To do: What lines in the listing below hold the string "from"? Please copy them out.

----- Source records

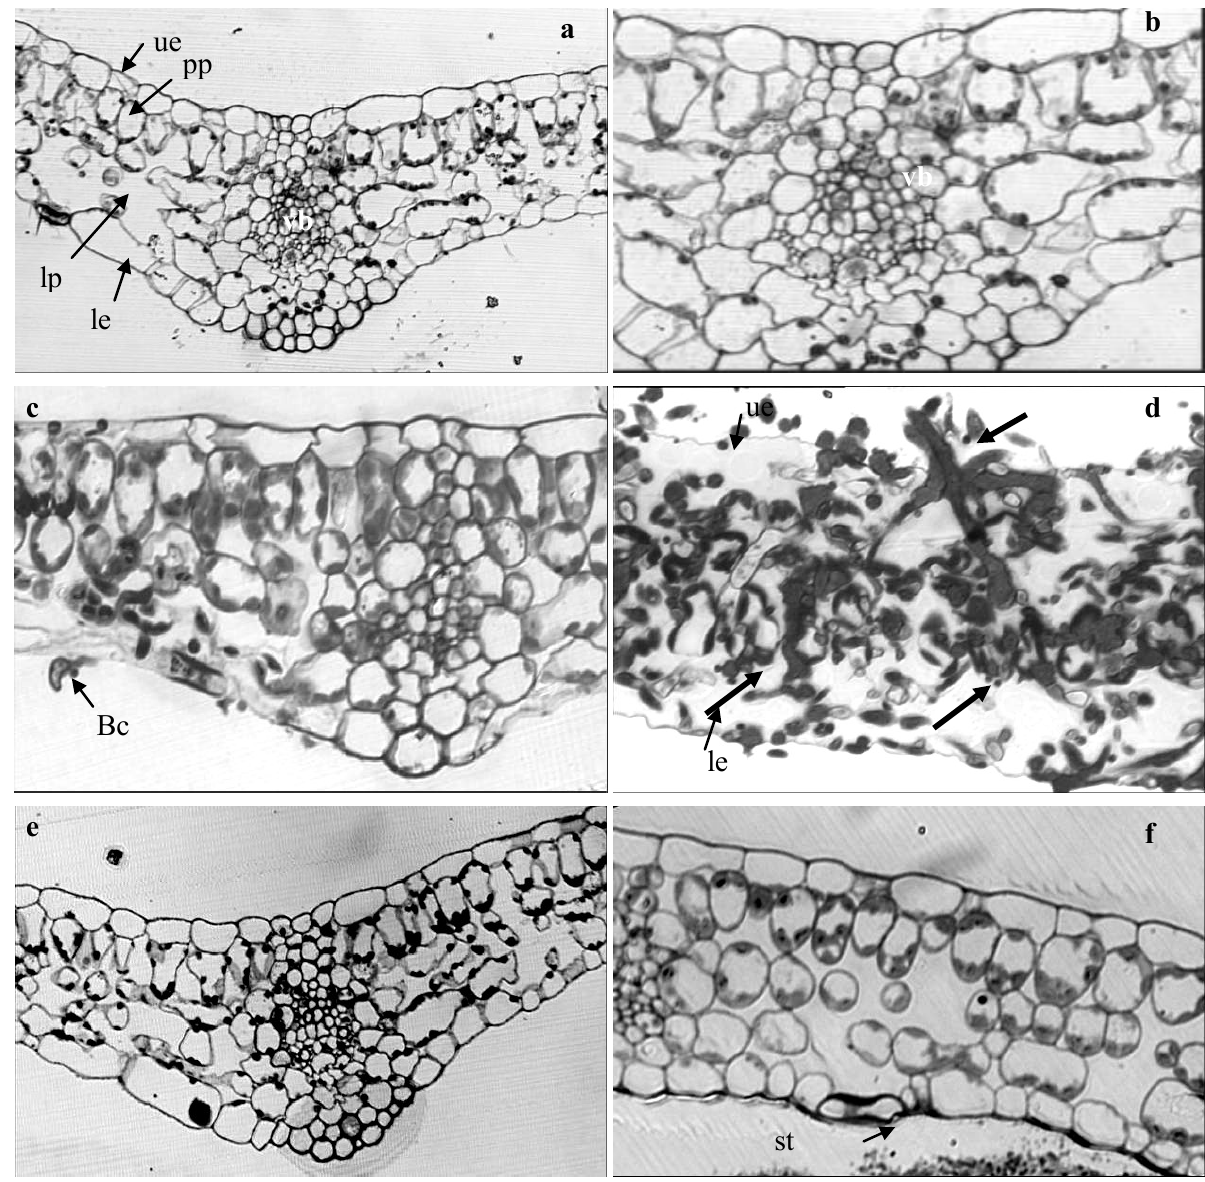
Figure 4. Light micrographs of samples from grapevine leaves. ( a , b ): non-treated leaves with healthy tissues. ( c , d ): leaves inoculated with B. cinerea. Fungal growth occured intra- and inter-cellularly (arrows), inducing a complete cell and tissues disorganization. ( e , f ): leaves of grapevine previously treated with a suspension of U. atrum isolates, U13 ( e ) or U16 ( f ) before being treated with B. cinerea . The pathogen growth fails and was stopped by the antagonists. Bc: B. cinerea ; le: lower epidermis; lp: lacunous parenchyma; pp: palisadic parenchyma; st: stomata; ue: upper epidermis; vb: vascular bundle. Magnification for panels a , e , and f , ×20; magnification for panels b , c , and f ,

----------
----- Source records

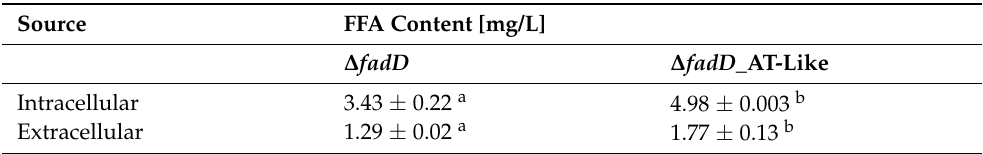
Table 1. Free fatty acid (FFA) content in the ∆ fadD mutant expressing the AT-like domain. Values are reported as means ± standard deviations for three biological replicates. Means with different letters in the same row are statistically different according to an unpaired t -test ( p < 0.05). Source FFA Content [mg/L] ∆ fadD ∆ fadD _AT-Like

----------
----- Source records

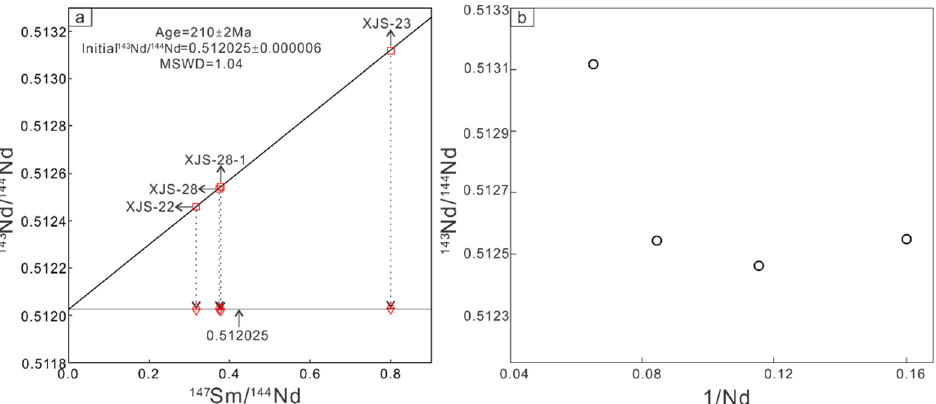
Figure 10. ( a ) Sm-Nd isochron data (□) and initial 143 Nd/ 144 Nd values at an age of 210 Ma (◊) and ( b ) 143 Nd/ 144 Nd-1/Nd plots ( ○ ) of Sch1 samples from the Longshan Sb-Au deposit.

----------

Answer for the task:
Figure 4. Light micrographs of samples from grapevine leaves. ( a , b ): non-treated leaves with healthy tissues. ( c , d ): leaves inoculated with B. cinerea. Fungal growth occured intra- and inter-cellularly (arrows), inducing a complete cell and tissues disorganization. ( e , f ): leaves of grapevine previously treated with a suspension of U. atrum isolates, U13 ( e ) or U16 ( f ) before being treated with B. cinerea . The pathogen growth fails and was stopped by the antagonists. Bc: B. cinerea ; le: lower epidermis; lp: lacunous parenchyma; pp: palisadic parenchyma; st: stomata; ue: upper epidermis; vb: vascular bundle. Magnification for panels a , e , and f , ×20; magnification for panels b , c , and f ,
Figure 10. ( a ) Sm-Nd isochron data (□) and initial 143 Nd/ 144 Nd values at an age of 210 Ma (◊) and ( b ) 143 Nd/ 144 Nd-1/Nd plots ( ○ ) of Sch1 samples from the Longshan Sb-Au deposit.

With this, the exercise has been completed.